Özellikle 15. yüzyılın ikinci yarısından itibaren Kırım Karaylarından İstanbul Karaim cemaatine sürekli katılmalar olduğu gibi Balkan Karaylığı da daha çok Kırım'dan takviye edilmiştir. Ayrıca Macaristan'daki Kabar Türkleri de zamanla Trakya cematlerine katılmışlardır. Kırım'dan İstanbul'a göç eden Aron ben Yosef (ö. 1320) adlı Karay alimi Sefer Mihbar adlı tefsiriyle tanınmıştır. Karayların İbn Meymun'u olarak adlandırılan Aron ben Eliyahu (ö. 1369) Mutezile ve Aristo felsefesiyle beslenen teolojik görüşlerini yansıttığı Gan Eden ve Keter Torah adlı tefsiriyle dikkat çekmiştir.
Bizans Karaylığının temellerini Yahudi göçmenlerle yerli Rumlar oluşturmuşsa da zamanla Kuman ve Kabar unsurların ağırlıklı olduğu Balkan Karaylığı ve Kırım Karayları İstanbul'da Eminönü, Karaköy ve Hasköy'ün yanı sıra Fener, Balat ve Üsküdar'da cemaatler halinde varlıklarını sürdürmüşlerdir. Zamanla küçülerek toplu halde Hasköy'de yaşarken 1918 yangınından sonra şehrin muhtelif semtlerine dağılmışlardır.

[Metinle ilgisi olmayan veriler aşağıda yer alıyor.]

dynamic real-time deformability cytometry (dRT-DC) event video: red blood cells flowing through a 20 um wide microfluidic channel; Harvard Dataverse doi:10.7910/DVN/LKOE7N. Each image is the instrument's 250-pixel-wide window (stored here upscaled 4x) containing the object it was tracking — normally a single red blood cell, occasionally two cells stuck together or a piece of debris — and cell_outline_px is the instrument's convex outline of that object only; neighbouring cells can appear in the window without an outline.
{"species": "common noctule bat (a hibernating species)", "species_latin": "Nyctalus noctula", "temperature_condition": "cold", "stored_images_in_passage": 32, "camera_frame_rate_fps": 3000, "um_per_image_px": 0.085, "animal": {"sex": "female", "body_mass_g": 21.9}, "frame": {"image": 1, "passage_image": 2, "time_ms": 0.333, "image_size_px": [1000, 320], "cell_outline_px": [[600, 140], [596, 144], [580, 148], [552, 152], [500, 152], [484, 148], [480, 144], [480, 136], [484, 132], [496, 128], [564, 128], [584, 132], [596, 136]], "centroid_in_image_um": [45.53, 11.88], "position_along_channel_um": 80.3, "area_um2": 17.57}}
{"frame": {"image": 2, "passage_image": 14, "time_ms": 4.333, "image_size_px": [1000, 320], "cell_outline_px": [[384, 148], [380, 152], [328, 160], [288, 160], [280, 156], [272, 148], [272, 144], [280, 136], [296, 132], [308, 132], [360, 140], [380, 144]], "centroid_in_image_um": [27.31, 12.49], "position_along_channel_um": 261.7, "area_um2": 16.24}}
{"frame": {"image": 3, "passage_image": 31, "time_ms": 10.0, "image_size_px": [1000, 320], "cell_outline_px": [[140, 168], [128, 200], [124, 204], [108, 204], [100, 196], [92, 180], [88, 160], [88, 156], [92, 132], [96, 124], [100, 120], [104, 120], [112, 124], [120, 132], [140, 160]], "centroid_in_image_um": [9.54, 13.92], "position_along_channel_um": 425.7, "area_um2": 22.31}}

Kuzey ve Güney Rusya Karaylarına gelince Hazarlar'ın Karaylığı kabul etmesini 8. yüzyıl ortalarında Bizans'tan sürülen Yahudi göçmenlerin sağladığı ve 10. yüzyılda Bizans'tan Hazar ülkesine göçlerin gerçekleştirildiği, dolayısıyla güney Rusya ve Kırım'da Karaylığın 8. yüzyıl ile 10. yüzyıllar arasında girmiş olabileceği ileri sürülmüştür. Öte yandan Hazar Hakanı Bulan'a Karaylığı kabul ettiren İshak Sangari'nin önce Hazar ülkesinde faaliyet gösterdiği, ardından Kırım'a geçerek oraya yerleştiği belirtilmektedir. Karaylık Hazar ülkesinde ve Kırım'da muhtemelen aynı anda yayılmıştır. 14. asırda da Litvanya ve Polonya'ya göç etmiş, bugünkü Doğu Avrupa Karay cemaatinin temellerini atmıştır.

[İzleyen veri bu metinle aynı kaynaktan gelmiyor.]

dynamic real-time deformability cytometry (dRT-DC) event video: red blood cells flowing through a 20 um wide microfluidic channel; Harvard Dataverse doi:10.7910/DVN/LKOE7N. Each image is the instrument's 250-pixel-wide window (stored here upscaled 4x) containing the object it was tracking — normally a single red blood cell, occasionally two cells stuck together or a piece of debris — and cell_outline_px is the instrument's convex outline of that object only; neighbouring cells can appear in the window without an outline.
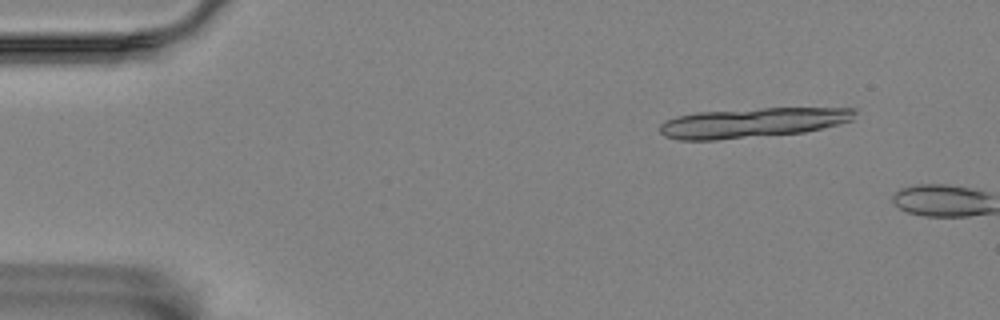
{"species": "Egyptian fruit bat (a non-hibernating species)", "species_latin": "Rousettus aegyptiacus", "temperature_condition": "room temperature", "stored_images_in_passage": 5, "camera_frame_rate_fps": 3000, "um_per_image_px": 0.085, "animal": {"sex": "female"}, "frame": {"image": 1, "passage_image": 4, "time_ms": 1.0, "image_size_px": [1000, 320], "cell_outline_px": [[856, 112], [852, 120], [840, 124], [804, 132], [716, 140], [680, 140], [664, 136], [660, 132], [660, 124], [668, 120], [680, 116], [696, 112], [760, 108], [856, 108]], "centroid_in_image_um": [63.98, 10.43], "position_along_channel_um": 21.0, "area_um2": 33.7}}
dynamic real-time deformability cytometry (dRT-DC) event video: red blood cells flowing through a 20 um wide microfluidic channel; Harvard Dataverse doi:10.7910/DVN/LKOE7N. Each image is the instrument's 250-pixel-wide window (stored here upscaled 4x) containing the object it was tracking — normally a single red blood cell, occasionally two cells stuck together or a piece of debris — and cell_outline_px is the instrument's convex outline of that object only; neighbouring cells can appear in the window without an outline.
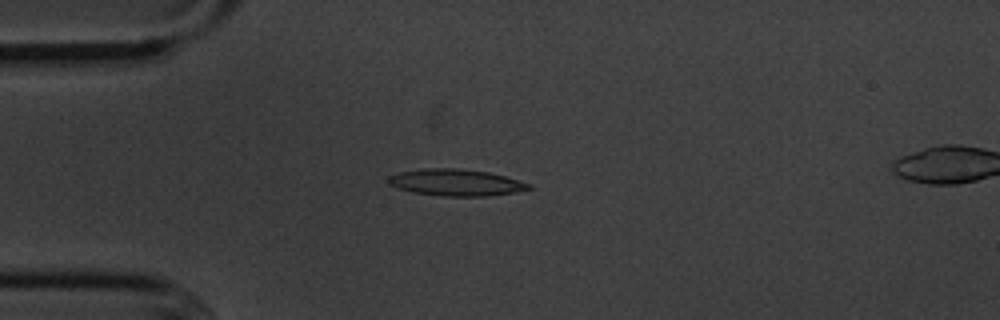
{"species": "common noctule bat (a hibernating species)", "species_latin": "Nyctalus noctula", "temperature_condition": "cold", "stored_images_in_passage": 46, "camera_frame_rate_fps": 3000, "um_per_image_px": 0.085, "animal": {"sex": "male", "body_mass_g": 20.1, "forearm_length_mm": 53.5}, "frame": {"image": 1, "passage_image": 5, "time_ms": 1.333, "image_size_px": [1000, 320], "cell_outline_px": [[532, 188], [512, 192], [488, 196], [440, 196], [412, 192], [388, 184], [388, 176], [400, 172], [424, 168], [456, 168], [488, 172], [504, 176], [532, 184]], "centroid_in_image_um": [38.73, 15.51], "position_along_channel_um": 46.3, "area_um2": 21.68}}
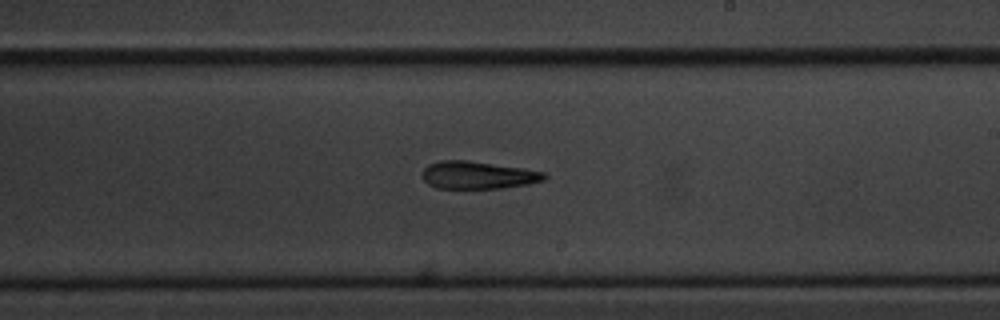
{"frame": {"image": 2, "passage_image": 23, "time_ms": 7.333, "image_size_px": [1000, 320], "cell_outline_px": [[548, 176], [544, 180], [528, 184], [504, 188], [436, 188], [428, 184], [424, 180], [420, 172], [428, 164], [440, 160], [464, 160], [520, 168], [544, 172]], "centroid_in_image_um": [40.57, 14.89], "position_along_channel_um": 248.4, "area_um2": 19.54}}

10 ila 12. yüzyıllar arası altın çağını yaşayan Karaylık Haçlı Seferlerinden sonra zayıflamaya başlamıştır. Rusya'da Yahudiler üzerinde yoğunlaşan baskılar, Karaylara yansımış, özellikle 1927 Bolşevik ihtilalinin ardından Kırım, Litvanya ve Polonya'da yaşayan Karaylar Amerika, Orta ve Batı Avrupa ülkelerine gitmek zorunda kalmışlardır. II. Dünya Savaşı sırasında çok sayıda Karay Türk'ünün başta Sibirya olmak üzere Sovyetler Birliğinin çeşitli bölgelerine sürüldüğü bilinmektedir.
Günümüzde Irak, İran, Suriye, Kuzey Afrika, İspanya, Hindistan, Çin ve Mançurya gibi ülkelerde Karay cemaatleri kalmamıştır. İstanbul'da yaklaşık yüz kişilik cemaat dışında Anadolu ve Trakya'da da Karay bulunmamaktadır. İsrail ve Kahire'de Karaylar küçük cemaatler halinde varlıklarını sürdürürlerken 1948'deki savaştan sonra Mısır'dakilerin çoğunluğu İsrail'e geçmiş, bir kısmı Avrupa ve Amerika'ya göç etmiştir. Toplam nüfusları kesin olarak bilinmemekle birlikte 1000'li rakamlarla ifade edilen Karayların büyük çoğunluğu günümüzde eski Sovyetler Birliği topraklarında ve Polonya'da yaşamaktadırlar
Bugün İstanbul'da az sayıda Karaim yaşamaktadır. Şehirde Doğu Roma döneminden beri bir Karaim nüfusu olmuştur. Hasköy'de Doğu Roma döneminden kalma Karaim Sinagogu (Kal Ha Kadoş Be Kuşta Bene Mikra) adında bir sinagogları vardır. Bu sinagog 1536'da büyük bir onarımdan geçmiş, ancak 1774 yangınından sonra 1800'de yeniden inşa edilmiştir. Bu sinagog, cemaatinin azlığından dolayı ancak bayramlarda ve özel günlerde açılmaktadır.[2]
Fetih sonrası İstanbul'da toplanan Karailer önceleri Galata Köprüsü'nün yakınlarındaki Karaim merkezinde yaşamaktaydılar; ancak 1597'den 1663'e kadar süren Eminönü'ndeki Yeni Cami inşaatı sebebiyle Hasköy semtine transfer edildiler.[3]
Karaimler 17. yüzyıldan itibaren yoğun biçimde Kırım'a göç etmişlerdir. İstanbul'da 40-50 kadar aile kalmıştır.